### [WHAT YOU SHOULD DO]
Only lines with the word "Authenticate" belong in the answer; copy them from the records below.

### [INPUT MATERIAL]

• • • •

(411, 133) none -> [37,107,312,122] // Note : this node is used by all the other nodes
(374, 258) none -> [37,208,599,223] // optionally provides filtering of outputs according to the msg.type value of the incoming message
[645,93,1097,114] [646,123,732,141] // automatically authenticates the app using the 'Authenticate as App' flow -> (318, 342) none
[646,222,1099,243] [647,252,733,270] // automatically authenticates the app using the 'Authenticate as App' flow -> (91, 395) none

• • • •

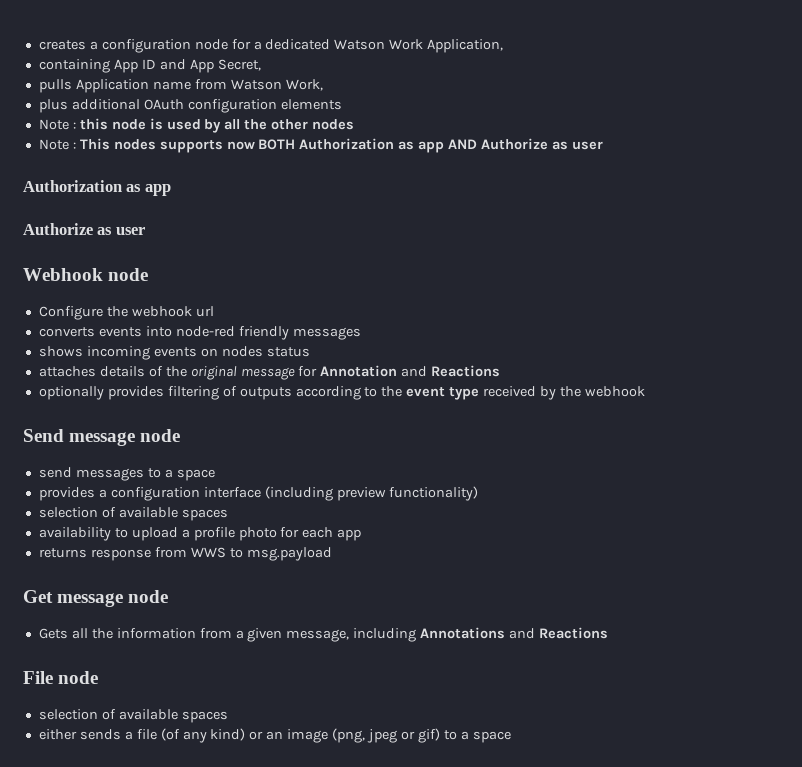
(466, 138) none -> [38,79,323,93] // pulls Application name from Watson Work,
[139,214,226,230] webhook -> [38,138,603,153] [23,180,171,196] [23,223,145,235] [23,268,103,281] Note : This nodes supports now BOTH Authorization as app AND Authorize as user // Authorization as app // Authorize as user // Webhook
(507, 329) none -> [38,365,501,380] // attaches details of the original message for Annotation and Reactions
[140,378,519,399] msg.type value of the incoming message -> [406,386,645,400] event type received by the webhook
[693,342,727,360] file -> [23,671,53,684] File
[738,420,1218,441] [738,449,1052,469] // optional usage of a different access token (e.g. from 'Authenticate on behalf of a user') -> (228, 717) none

• • • •

### [EXPECTED ANSWER]
[645,93,1097,114] [646,123,732,141] // automatically authenticates the app using the 'Authenticate as App' flow -> (318, 342) none
[646,222,1099,243] [647,252,733,270] // automatically authenticates the app using the 'Authenticate as App' flow -> (91, 395) none
[738,420,1218,441] [738,449,1052,469] // optional usage of a different access token (e.g. from 'Authenticate on behalf of a user') -> (228, 717) none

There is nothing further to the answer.